In NRC Handelsblad (21 april 2000) schreef Arie van den Berg over deze bundel: 'Bij herlezing wordt duidelijk dat Schiferli's poëzie ook waar ze in de eerste plaats 'bedacht' lijkt, toch vooral door verbeelding gedragen wordt. Binnen en buiten, ideaal en werkelijkheid worden daarin steeds weer gespiegeld. En net als in zijn redeneertrant is ook in de verbeelding van deze dichter weinig plaats voor romantische dromen want, zo stelt hij in 'Geen ballade' over 'in zichzelf verkruimelende liefde': schoonheid is illusoir'.

Van den Berg benadrukte het zwaarmoedige karakter van de gedichten van Schiferli: 'Schiferli toont zich geen levensgenieter. Hij wil wel dromen, maar de werkelijkheid staat hem in de weg. Dat hij zich daarover steeds weer kan verbazen is de motor van zijn poëzie. Zijn werkelijkheidszin werkt ook relativerend, en dat geeft veel van zijn gedichten een onbezwaarde, rustig geluimde ondertoon'.
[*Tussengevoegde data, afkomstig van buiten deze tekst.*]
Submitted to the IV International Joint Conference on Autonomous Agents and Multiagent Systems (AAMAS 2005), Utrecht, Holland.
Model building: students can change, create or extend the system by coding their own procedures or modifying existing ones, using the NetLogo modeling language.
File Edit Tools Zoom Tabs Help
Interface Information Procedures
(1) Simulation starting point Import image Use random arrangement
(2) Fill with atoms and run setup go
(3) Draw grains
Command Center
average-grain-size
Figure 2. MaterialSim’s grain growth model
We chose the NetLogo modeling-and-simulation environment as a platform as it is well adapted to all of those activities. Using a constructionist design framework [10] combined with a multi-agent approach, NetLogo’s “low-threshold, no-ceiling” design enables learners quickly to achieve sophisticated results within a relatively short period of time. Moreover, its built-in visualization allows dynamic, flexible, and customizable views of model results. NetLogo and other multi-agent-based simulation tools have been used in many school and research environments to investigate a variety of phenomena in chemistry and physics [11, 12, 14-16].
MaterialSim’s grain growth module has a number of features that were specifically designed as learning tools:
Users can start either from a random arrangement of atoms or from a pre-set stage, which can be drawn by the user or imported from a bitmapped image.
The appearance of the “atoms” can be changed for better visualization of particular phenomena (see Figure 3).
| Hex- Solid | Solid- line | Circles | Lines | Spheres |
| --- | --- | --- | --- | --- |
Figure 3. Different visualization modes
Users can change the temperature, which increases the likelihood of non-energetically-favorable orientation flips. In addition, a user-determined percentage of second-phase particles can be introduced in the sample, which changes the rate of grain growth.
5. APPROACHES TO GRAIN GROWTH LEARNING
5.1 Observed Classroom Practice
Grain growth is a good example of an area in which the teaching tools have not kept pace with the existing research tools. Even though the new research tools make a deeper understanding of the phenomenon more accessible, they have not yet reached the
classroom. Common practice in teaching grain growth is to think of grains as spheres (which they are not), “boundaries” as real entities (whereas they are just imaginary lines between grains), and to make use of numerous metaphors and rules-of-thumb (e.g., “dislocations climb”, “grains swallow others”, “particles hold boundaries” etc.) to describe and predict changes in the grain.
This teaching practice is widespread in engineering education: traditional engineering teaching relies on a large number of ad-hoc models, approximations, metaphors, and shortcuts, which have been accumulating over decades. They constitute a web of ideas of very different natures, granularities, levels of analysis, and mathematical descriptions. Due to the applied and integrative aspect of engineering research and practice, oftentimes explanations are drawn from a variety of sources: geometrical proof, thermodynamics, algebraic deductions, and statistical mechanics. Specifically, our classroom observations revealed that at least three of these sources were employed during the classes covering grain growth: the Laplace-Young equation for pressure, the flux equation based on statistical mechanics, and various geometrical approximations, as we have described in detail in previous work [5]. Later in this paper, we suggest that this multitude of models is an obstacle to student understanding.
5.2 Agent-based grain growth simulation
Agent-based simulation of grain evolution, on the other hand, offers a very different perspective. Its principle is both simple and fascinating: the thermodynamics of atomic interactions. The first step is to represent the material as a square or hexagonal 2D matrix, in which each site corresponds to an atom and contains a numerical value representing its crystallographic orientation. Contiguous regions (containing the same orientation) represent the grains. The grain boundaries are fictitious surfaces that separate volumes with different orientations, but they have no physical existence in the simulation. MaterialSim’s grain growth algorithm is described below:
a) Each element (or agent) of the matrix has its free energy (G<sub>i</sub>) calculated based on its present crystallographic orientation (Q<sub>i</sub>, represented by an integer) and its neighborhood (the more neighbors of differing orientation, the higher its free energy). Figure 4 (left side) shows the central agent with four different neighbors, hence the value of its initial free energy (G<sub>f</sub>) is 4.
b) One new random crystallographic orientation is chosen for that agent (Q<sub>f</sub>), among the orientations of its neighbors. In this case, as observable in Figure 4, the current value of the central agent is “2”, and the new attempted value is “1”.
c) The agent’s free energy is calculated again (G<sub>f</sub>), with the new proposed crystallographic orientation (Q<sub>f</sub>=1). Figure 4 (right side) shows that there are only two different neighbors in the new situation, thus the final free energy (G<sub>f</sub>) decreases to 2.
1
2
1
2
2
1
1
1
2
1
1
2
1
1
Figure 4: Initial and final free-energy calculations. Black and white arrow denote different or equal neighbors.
Koen Vergeer schreef in De morgen (26 april 2000) dat de bundel van Schiferli '... de geest van het fin de siècle ademt, met zijn voorliefde voor duisternis, de vele trapportalen, cryptische droomhuizen vol lege kamers, de onbereikbare, soms zelfs gestorven geliefde, de fixatie op het uit elkaar vallen van de dingen, kortom de wereld van Gerrit Achterberg en Edgar Allan Poe. Dat zijn geen kleine jongens. Net als deze dichters toont Schiferli een hyperromantisch verlangen naar ongekende passie, "de geur van goden" en een "stralend wereldlicht"'.
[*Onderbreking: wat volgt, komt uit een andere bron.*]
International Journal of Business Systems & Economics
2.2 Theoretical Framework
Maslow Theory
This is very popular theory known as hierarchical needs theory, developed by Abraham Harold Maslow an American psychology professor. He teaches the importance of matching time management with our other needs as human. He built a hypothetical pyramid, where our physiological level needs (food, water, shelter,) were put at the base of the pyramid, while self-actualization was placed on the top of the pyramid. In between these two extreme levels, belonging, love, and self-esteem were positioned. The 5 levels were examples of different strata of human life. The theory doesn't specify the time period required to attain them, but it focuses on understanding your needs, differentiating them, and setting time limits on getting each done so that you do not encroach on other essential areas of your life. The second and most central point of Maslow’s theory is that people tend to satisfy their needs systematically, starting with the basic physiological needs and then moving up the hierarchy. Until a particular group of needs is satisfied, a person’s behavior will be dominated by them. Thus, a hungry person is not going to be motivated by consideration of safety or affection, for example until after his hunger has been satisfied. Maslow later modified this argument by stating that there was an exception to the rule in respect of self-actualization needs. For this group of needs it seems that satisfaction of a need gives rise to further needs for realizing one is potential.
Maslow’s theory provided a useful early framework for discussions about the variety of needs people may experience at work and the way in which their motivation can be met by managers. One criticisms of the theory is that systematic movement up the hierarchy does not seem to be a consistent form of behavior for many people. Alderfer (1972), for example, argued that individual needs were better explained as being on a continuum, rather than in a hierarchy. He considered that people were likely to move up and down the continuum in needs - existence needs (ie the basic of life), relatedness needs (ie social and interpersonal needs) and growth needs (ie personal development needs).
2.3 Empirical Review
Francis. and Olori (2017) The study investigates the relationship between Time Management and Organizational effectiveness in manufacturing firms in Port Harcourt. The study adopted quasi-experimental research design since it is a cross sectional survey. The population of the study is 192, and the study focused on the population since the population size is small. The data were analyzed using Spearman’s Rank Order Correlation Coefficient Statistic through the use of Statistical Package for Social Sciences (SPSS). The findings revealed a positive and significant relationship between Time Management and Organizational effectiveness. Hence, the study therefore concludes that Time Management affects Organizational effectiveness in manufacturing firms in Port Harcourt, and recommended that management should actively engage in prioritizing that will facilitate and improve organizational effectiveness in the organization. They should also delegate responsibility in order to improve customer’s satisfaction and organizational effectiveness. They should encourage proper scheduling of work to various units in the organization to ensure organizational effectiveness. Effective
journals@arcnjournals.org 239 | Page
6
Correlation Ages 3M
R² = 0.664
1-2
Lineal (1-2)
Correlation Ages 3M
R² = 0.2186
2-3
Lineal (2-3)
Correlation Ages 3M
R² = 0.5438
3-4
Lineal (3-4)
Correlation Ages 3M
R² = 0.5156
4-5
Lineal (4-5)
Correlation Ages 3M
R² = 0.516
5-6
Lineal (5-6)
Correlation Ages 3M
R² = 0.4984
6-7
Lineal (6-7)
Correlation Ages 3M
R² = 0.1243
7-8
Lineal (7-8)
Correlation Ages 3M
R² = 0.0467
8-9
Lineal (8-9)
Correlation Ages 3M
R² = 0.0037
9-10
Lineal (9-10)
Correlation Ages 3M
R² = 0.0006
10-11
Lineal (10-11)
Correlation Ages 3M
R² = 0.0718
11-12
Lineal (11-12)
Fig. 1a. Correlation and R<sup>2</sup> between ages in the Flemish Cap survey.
In Meander verscheen op 17 juli 2005 een recensie van Verdwenen obers door Jan de Bas. De aantrekkingskracht van de bundel werd volgens De Bas mede bepaald door diens vervreemdende effect: 'De gedichten in Verdwenen obers van Victor Schiferli bezitten de kenmerken van een magisch realistisch schilderij. Jij herkent de beelden van personen, maar de context waarin ze zijn geplaatst werkt vervreemdend. En als kijker blijf je je de vraag stellen wat de precieze bedoeling van het kunstwerk is: wie zijn die mensen en wie ben ik?' De Bas had echter één kanttekening: 'Als je de verzen achter elkaar doorneemt, irriteert deze eenzijdigheid en verlang je naar een ober die iets te drinken inschenkt.'

Arie van den Berg besteedde in NRC Handelsblad (5 augustus 2005) aandacht aan het overwegend sombere karakter van Schiferli's poëzie, ondanks de soms aanwezige luchtige ondertoon: 'Schiferli's register varieert van flegmatisch tot laconiek. De humor die hij daarbij etaleert werkt relativerend, maar onvoldoende om de onrust die je als lezer bekruipt te bezweren.' Verdwenen obers vertoonde duidelijk raakvlakken met zijn voorganger, 'maar deze tweede bundel is aanmerkelijk sterker dan de eerste. Dat komt vooral door het beeldenarsenaal dat nu is opengetrokken. Schiferli heeft, als het om het scherp tussen droom en werkelijkheid gaat, heel wat illusies in de hoge hoed. Hij grossiert in verrassende beelden,' schreef Van den Berg.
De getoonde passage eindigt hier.